カッ、カッ、カッ――。4月某日、午前10時前の大阪・島之内(大阪市中央区)に、男女6人組の足音が響く。ある者は、営業許可を取らないまま客を泊めている“ヤミ民泊”の疑いがある物件の一覧表に目を走らせている。ある者は、あやしい物件の位置を記した地図を確認している。スーツケースを転がす観光客に、鋭い視線を向ける者もいる。
一団はれんが風の外壁のマンションの前で足を止め、おもむろにエントランスから内部に立ち入った。だが、標的の部屋の呼び鈴を鳴らしても応答はない。管理人の女性も「観光客? さっき出ていったよ」と証言。「ここは“ハズレ”だ」と判断した6人の調査員は踵を返し、次の物件へと向かう。

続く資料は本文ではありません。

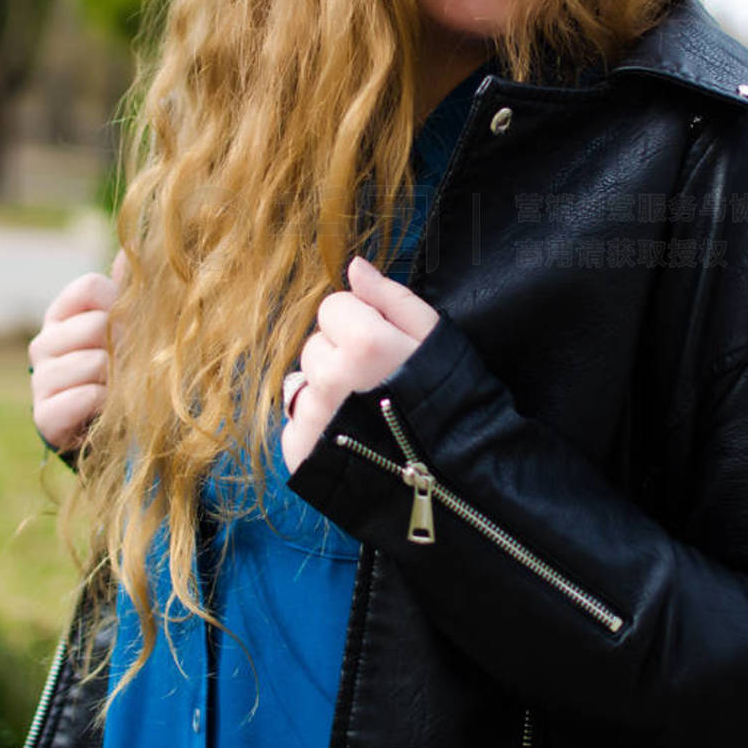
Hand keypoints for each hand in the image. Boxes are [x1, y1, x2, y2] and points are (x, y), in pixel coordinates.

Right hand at [29, 250, 126, 453]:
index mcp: (63, 315)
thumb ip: (128, 290)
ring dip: (118, 378)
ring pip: (92, 362)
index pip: (89, 287)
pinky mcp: (44, 415)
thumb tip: (129, 249)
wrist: (108, 425)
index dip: (119, 303)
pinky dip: (103, 403)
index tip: (131, 323)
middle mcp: (44, 343)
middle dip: (125, 344)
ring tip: (121, 386)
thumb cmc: (121, 368)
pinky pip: (82, 398)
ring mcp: (41, 378)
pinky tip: (107, 405)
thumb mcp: (128, 327)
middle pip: (96, 324)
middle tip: (133, 361)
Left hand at [281, 256, 440, 473]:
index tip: (385, 350)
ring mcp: (311, 415)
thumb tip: (354, 266)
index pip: (335, 306)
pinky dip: (317, 424)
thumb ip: (391, 297)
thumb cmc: (449, 400)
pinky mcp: (298, 449)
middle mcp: (330, 377)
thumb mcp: (434, 338)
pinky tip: (349, 435)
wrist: (451, 480)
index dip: (362, 323)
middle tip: (377, 384)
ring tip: (364, 413)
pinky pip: (296, 418)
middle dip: (341, 355)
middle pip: (317, 343)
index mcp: (364, 343)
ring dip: (327, 389)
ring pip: (304, 379)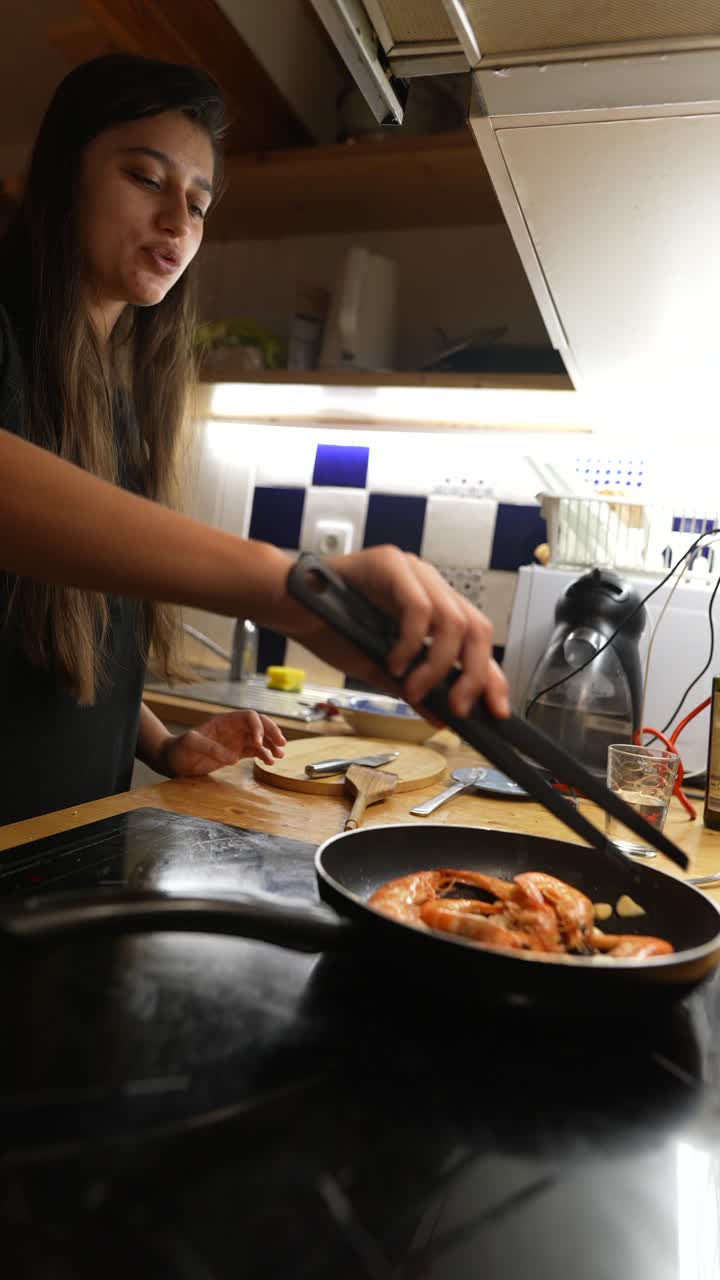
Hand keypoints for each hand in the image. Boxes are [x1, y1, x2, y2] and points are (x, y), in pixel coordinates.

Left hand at [158, 711, 285, 776]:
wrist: (173, 760)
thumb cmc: (179, 749)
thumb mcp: (190, 744)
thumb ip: (209, 747)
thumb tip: (232, 757)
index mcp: (224, 721)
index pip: (248, 717)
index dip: (257, 727)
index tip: (258, 742)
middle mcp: (233, 729)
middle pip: (259, 725)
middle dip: (272, 732)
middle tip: (282, 744)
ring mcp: (235, 741)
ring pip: (260, 739)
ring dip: (272, 745)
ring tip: (279, 756)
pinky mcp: (235, 753)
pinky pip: (255, 751)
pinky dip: (264, 755)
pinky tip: (270, 762)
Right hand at [277, 547, 510, 721]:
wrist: (289, 605)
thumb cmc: (330, 628)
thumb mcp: (379, 667)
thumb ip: (413, 688)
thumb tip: (442, 715)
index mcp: (432, 605)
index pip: (476, 640)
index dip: (492, 676)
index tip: (497, 711)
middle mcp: (429, 584)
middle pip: (476, 627)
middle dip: (475, 674)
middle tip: (458, 706)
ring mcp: (412, 570)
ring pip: (453, 619)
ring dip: (437, 664)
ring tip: (412, 687)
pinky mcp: (391, 563)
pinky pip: (418, 607)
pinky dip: (410, 643)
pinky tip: (394, 662)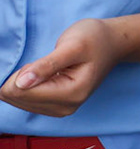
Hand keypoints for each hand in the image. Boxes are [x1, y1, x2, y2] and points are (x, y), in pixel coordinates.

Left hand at [1, 17, 125, 115]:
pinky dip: (26, 86)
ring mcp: (60, 109)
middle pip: (18, 98)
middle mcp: (65, 108)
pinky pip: (25, 101)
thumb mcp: (72, 46)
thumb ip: (47, 65)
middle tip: (44, 62)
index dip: (21, 72)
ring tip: (45, 67)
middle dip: (20, 78)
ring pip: (18, 101)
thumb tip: (20, 84)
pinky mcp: (55, 107)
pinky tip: (42, 75)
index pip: (22, 92)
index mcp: (71, 94)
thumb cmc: (94, 39)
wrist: (112, 43)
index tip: (39, 60)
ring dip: (23, 82)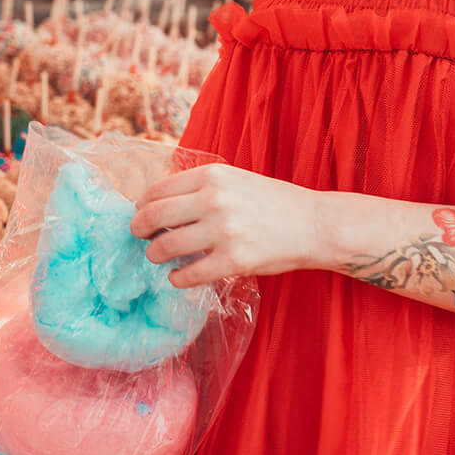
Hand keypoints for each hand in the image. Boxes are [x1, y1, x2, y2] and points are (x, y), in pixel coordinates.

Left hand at [130, 164, 323, 285]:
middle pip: (152, 217)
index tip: (141, 216)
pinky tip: (178, 276)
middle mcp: (213, 199)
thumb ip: (200, 188)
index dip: (141, 206)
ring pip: (164, 247)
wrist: (314, 225)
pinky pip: (187, 275)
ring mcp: (223, 231)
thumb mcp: (235, 179)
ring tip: (160, 258)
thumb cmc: (273, 203)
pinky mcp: (233, 261)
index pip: (157, 190)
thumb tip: (157, 203)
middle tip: (140, 238)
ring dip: (155, 255)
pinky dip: (176, 278)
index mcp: (212, 175)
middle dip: (139, 231)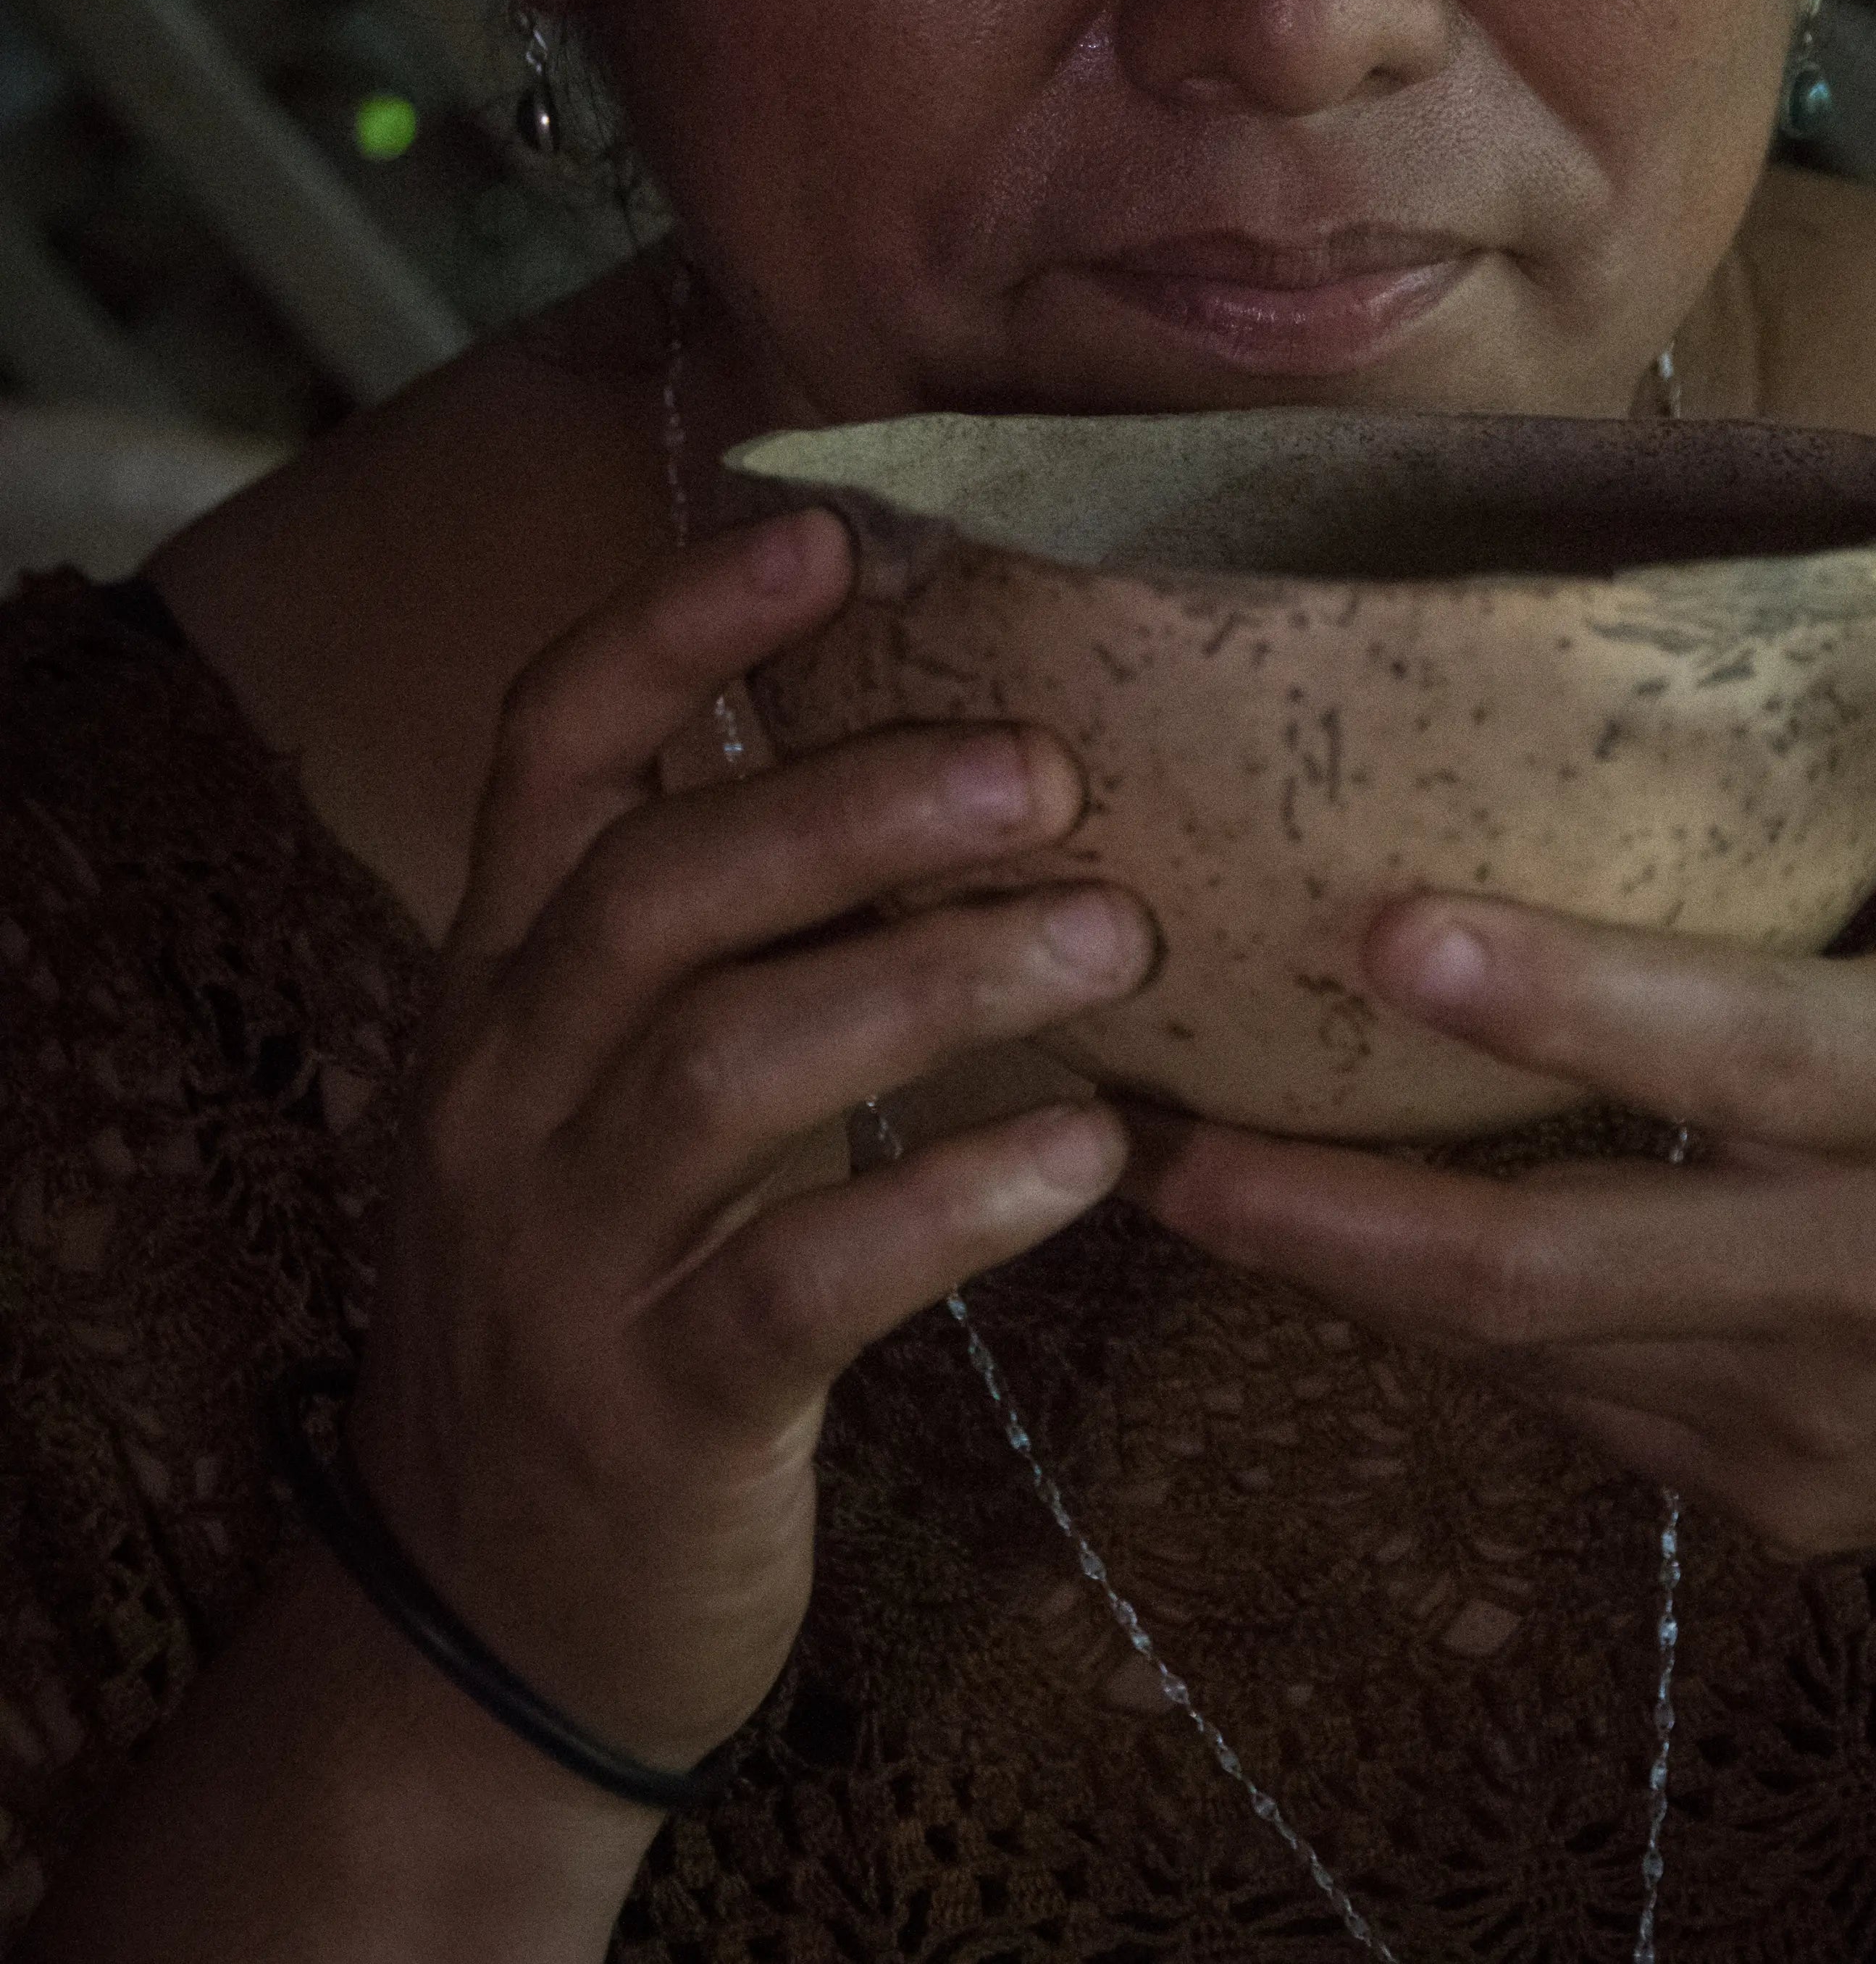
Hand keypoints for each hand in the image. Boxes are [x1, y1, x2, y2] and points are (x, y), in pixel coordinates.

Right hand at [344, 510, 1155, 1777]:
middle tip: (1048, 767)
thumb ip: (730, 945)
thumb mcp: (614, 1092)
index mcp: (497, 982)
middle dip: (852, 803)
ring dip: (934, 980)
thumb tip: (950, 757)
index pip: (550, 751)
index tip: (826, 533)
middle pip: (659, 886)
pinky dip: (954, 1202)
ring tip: (1111, 943)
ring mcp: (559, 1251)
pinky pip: (802, 1276)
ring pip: (732, 1063)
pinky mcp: (650, 1407)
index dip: (676, 627)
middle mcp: (501, 1089)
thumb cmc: (608, 1290)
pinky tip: (1092, 1160)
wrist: (486, 1619)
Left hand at [1125, 355, 1875, 1701]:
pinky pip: (1592, 1417)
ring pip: (1538, 1361)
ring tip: (1187, 1183)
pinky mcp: (1797, 1499)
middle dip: (1335, 1223)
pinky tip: (1355, 1258)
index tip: (1373, 932)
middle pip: (1554, 1272)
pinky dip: (1472, 1339)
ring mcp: (1822, 1415)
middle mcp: (1872, 1274)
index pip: (1729, 1047)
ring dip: (1360, 1285)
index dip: (1555, 1000)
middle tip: (1161, 1136)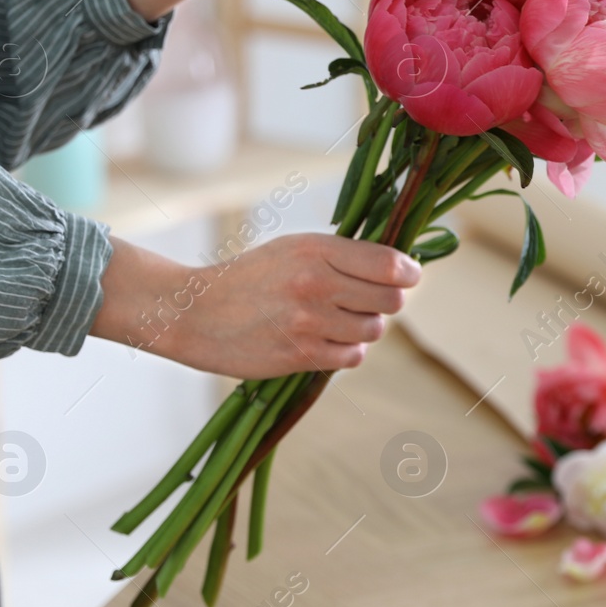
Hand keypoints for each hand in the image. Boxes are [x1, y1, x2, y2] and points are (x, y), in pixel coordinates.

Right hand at [91, 235, 420, 377]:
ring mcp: (308, 321)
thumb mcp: (293, 249)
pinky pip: (352, 357)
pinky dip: (347, 351)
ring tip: (339, 321)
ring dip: (364, 329)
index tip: (409, 277)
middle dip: (386, 302)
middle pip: (391, 300)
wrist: (195, 313)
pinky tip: (327, 341)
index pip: (390, 264)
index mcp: (316, 249)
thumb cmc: (250, 278)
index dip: (409, 273)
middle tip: (367, 301)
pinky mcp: (300, 354)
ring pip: (373, 330)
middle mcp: (316, 283)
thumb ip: (342, 256)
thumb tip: (400, 268)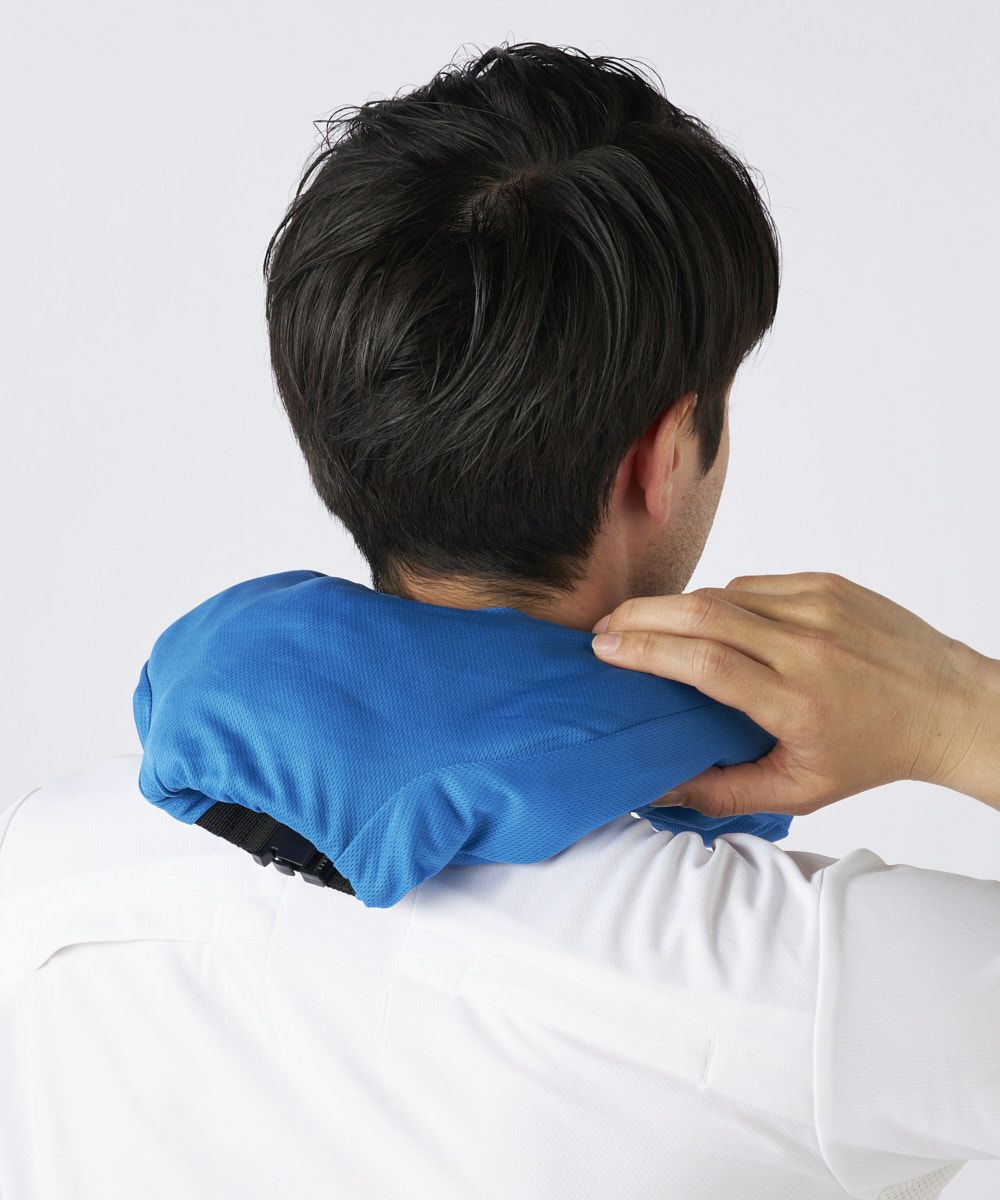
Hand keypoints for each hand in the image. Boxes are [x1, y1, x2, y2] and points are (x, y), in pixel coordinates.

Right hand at [590, 571, 994, 817]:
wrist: (946, 705)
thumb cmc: (872, 752)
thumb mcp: (798, 791)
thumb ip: (722, 791)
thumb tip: (656, 787)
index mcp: (797, 700)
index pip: (704, 663)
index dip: (645, 651)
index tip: (604, 649)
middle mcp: (807, 646)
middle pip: (703, 612)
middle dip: (641, 615)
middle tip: (605, 626)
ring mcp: (819, 606)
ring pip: (724, 593)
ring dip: (678, 608)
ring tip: (650, 627)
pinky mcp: (827, 584)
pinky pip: (755, 586)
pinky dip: (724, 601)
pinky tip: (713, 622)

別の物件には、エントランスにオートロックが存在。部屋番号を入力し、呼び出しボタンを数回押したが返事はなかった。それでも、ハズレを引くたびにターゲットを切り替え、一団は根気強く物件を巡り続ける。この6人組は、大阪市が組織した、ヤミ民泊の根絶を目指すチームの一員なのだ。
3件目で、古びたマンションに入った調査員が何かをつかんだ。ハズレ物件の場合、一団は5分程度でエントランスに戻ってくるが、今回はなかなか戻ってこない。この建物の一室では、ヤミ民泊が営業しているのか。中に泊まっているのは何者なのか――。実情を確かめるべく、記者は一団に取材を試みた。
生活ごみがあふれたごみ捨て場が隣接された建物前で待つこと20分。戻ってきた調査員に話を聞くと、「通報があった部屋のインターフォンを押すと、20代の中国人女性が顔を出したので聞き取り調査を行った。ドアのチェーンロックは外してもらえず、室内は見えなかったが、4人家族で泊まっているようだ」と明かした。
「料金を支払って宿泊しているか聞いたところ、『友人に部屋を貸りているだけで、お金は払っていない』と答えたが、確実に“アタリ”。この部屋は中国で人気のSNS『WeChat』経由で予約したそうで、貸主の電話番号も聞き出せた」(調査員)
これから機をみて貸主に電話をかけ、通じれば呼び出す。直接話し合った上で、営業を中止させ、営業許可を申請するよう誘導するのだ。番号が偽物であった場合も、この部屋を継続的に訪問し、宿泊客がボロを出すまで根気強く聞き取りを続けていく。
調査員は、こうした見回りを毎朝行う。午前中を狙うのは、チェックアウト前に部屋を出る準備をしている宿泊客が室内にいる確率が高いためだ。
ハズレだった物件も、物件のエントランスなどに記載されている管理会社の電話番号を控えておき、連絡して協力を仰ぐなどの対処を取る。